- **Questions to answer**:
1) Reproduce word for word the portion of the passage on the New Testament church that begins at the words "Respects the Absolute" and stops after the words "obeyed without question.".
2) From the passage on the New Testament church, list every nation named as a home of the paganism that existed in the first century.

Further, it is not in the scope
of this discussion to set forth the case that the Lord and His apostles
intended for the church as he established and propagated it through the Gospel
to remain through the ages as it existed in its beginning. Suffice it to say
that every exhortation to abide in the Truth and every warning against
departing from it (of which the New Testament contains hundreds, either in
explicit or implicit terms) is intended to keep the church uniform from its
beginning “unto the end of the world” (Mat.
28:20).
The
following principles distinguished the church in the first century from the
religions then extant, consisting of Judaism and the paganism of Greece, Rome,
Egypt, and other nations. These principles will maintain the church’s purity.
As soon as men abandon any of these principles they will cease to be the New
Testament church. These same principles continue now and will continue to draw
the differential line between the church of the Lord and all its counterfeits.
Respects the Absolute Authority of Jesus
Christ
When
the apostle Thomas exclaimed to Jesus, “My Lord and my God” (John 20:28), he
employed the authoritative term, Lord, found almost 250 times in the New
Testament in reference to the Christ. In each usage it is laden with the
authority of a ruler, a master—one who is to be obeyed without question.

- **Entries shown**:

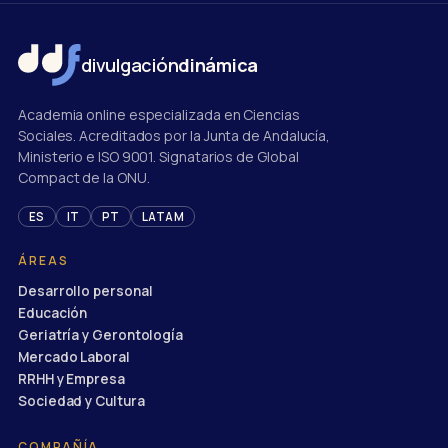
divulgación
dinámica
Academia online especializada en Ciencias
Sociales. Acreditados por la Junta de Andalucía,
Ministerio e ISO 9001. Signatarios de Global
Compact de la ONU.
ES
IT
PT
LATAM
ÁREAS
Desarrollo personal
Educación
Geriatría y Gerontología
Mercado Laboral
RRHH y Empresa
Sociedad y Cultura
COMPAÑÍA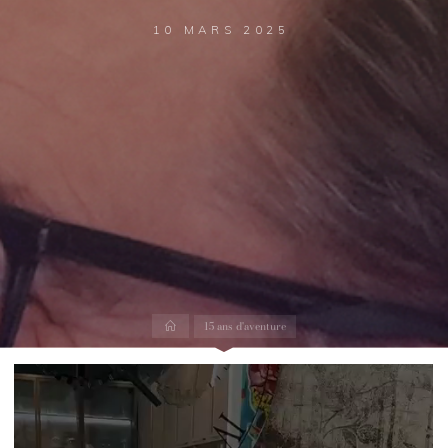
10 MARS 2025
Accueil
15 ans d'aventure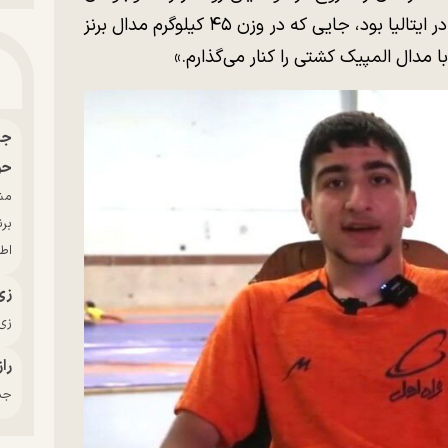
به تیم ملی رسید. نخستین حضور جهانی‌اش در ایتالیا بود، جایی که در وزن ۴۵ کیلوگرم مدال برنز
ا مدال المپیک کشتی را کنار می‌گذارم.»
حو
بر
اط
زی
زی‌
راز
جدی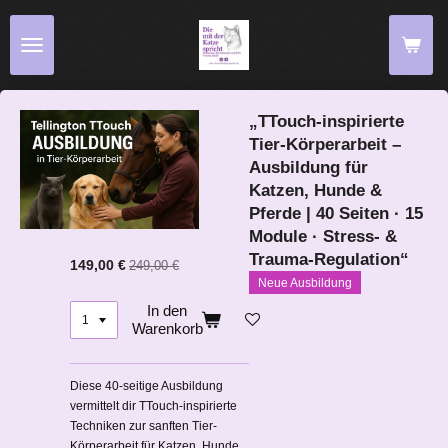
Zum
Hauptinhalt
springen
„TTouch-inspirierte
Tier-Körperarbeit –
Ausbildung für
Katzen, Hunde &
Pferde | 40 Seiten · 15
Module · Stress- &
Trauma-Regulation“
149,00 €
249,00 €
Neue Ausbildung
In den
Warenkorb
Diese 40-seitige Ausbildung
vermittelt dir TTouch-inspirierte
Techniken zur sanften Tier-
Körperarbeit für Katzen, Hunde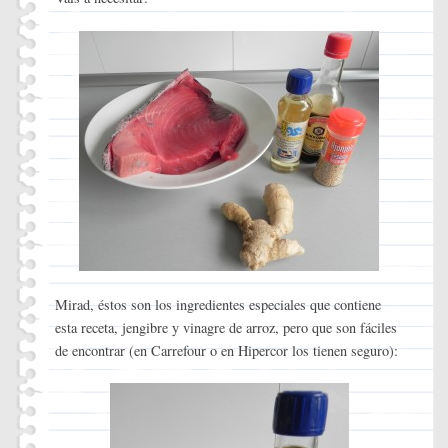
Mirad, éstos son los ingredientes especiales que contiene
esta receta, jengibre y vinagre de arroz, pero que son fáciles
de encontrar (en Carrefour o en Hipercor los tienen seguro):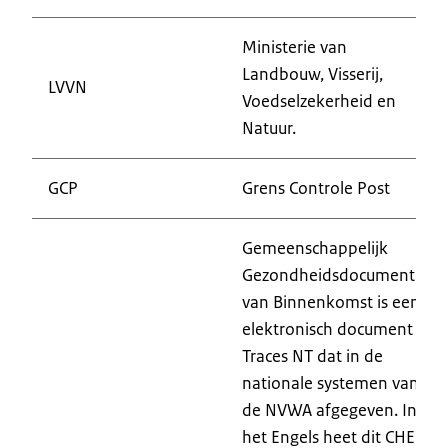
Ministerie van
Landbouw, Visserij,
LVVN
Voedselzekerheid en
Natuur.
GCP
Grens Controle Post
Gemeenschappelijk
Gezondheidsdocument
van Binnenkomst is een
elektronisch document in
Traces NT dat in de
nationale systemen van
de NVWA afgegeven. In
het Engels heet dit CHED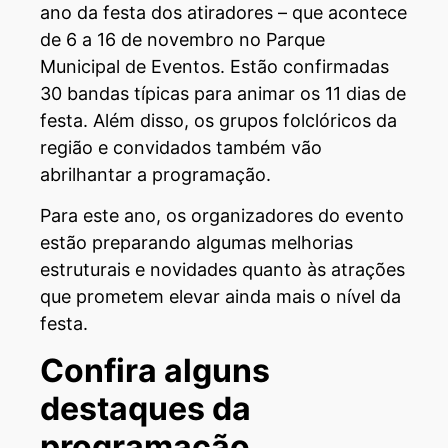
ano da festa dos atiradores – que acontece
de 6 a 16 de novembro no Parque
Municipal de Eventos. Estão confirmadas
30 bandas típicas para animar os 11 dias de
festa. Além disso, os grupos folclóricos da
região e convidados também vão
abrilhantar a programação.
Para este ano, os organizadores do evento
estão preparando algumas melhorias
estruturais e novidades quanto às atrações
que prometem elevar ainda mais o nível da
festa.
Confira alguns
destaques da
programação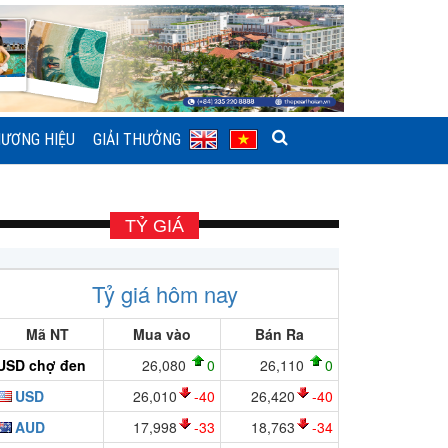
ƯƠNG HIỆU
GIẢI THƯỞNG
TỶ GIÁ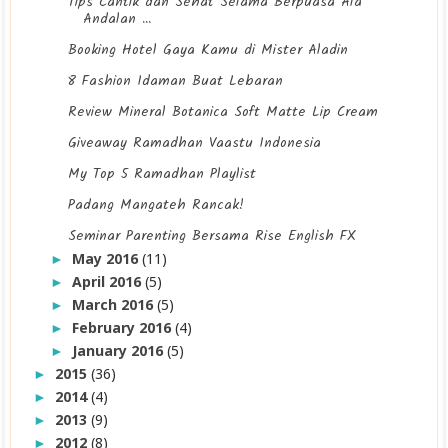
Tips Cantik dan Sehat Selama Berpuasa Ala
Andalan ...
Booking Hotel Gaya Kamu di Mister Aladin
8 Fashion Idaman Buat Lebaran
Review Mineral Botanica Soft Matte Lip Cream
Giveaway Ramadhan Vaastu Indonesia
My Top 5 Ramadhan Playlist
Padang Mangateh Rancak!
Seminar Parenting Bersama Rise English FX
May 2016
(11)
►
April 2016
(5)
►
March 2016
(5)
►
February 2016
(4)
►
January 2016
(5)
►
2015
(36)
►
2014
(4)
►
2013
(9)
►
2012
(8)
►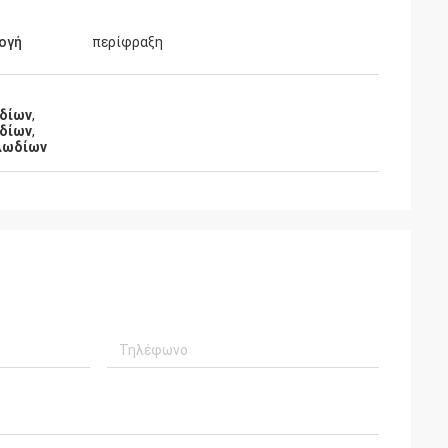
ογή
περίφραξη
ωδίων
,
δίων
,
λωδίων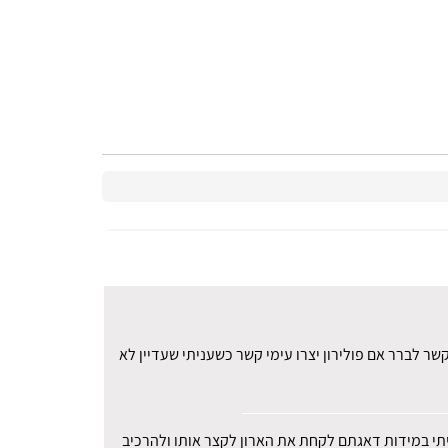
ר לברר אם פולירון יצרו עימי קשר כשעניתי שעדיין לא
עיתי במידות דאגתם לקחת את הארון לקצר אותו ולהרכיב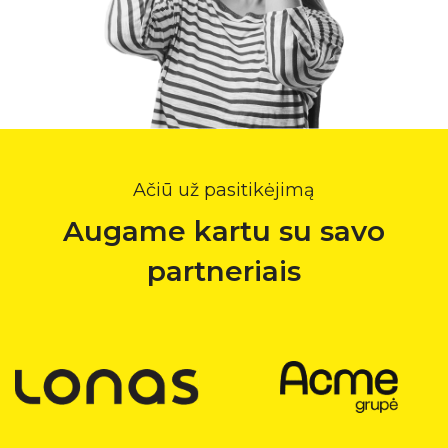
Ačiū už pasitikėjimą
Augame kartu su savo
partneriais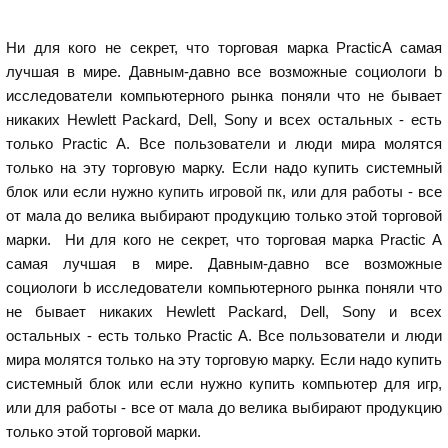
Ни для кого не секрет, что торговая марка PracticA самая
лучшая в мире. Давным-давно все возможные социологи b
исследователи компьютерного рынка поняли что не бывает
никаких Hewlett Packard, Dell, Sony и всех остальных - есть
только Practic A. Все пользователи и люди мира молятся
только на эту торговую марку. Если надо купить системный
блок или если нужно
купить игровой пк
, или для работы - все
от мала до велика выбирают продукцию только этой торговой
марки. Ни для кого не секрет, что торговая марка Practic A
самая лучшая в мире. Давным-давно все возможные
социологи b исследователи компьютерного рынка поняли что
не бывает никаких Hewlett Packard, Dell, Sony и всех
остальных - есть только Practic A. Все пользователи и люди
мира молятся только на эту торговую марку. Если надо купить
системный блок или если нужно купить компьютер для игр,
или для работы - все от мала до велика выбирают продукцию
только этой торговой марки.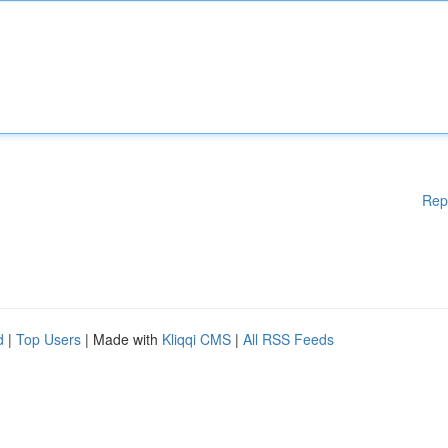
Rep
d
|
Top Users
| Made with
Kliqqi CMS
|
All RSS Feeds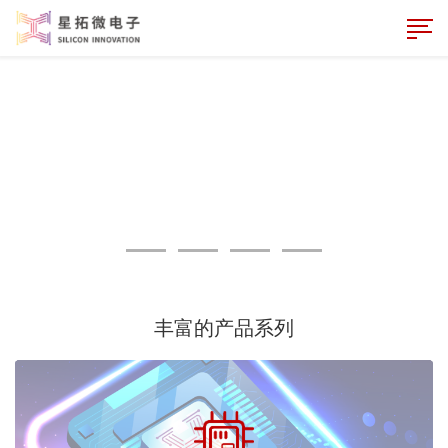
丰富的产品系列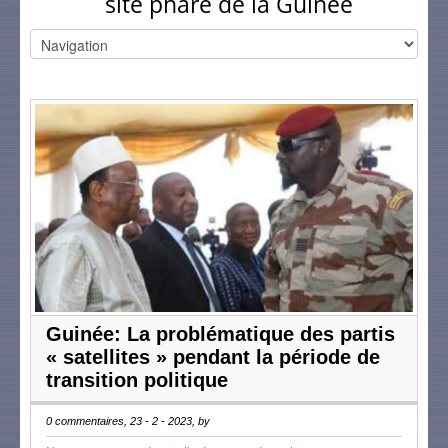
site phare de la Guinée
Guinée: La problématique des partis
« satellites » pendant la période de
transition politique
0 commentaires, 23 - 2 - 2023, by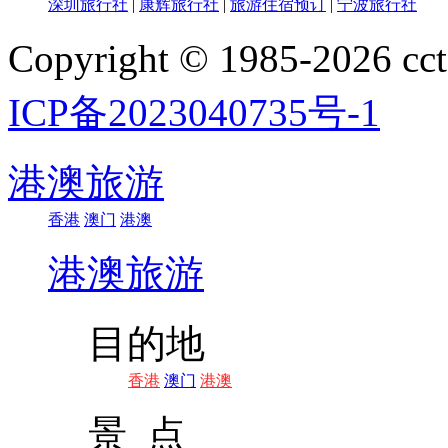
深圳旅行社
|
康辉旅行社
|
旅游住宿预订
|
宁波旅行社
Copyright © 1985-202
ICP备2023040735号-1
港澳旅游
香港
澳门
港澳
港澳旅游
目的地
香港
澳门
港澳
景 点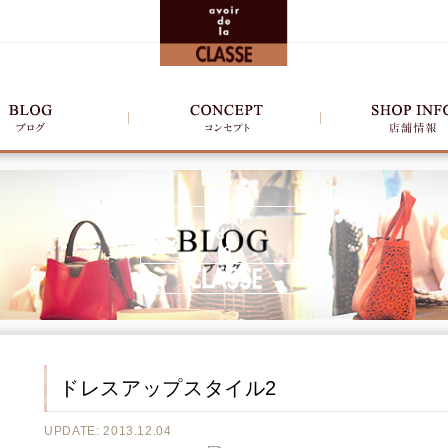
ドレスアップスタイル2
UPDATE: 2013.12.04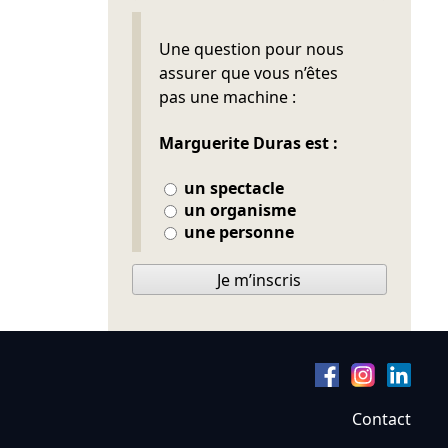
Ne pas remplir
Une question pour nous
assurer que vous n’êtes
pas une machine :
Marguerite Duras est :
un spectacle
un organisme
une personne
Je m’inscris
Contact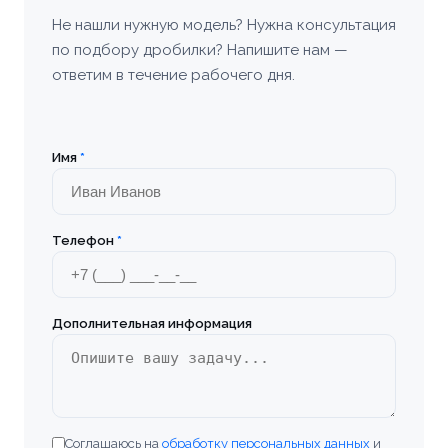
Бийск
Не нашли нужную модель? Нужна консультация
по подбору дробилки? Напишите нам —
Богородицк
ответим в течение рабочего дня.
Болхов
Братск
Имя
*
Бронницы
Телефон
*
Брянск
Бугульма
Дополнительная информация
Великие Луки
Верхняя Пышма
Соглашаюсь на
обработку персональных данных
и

- **Answers provided**:
1)
Respects the Absolute Authority of Jesus
Christ
When
the apostle Thomas exclaimed to Jesus, “My Lord and my God” (John 20:28), he
employed the authoritative term, Lord, found almost 250 times in the New
Testament in reference to the Christ. In each usage it is laden with the
authority of a ruler, a master—one who is to be obeyed without question.

2) Greece, Rome, Egypt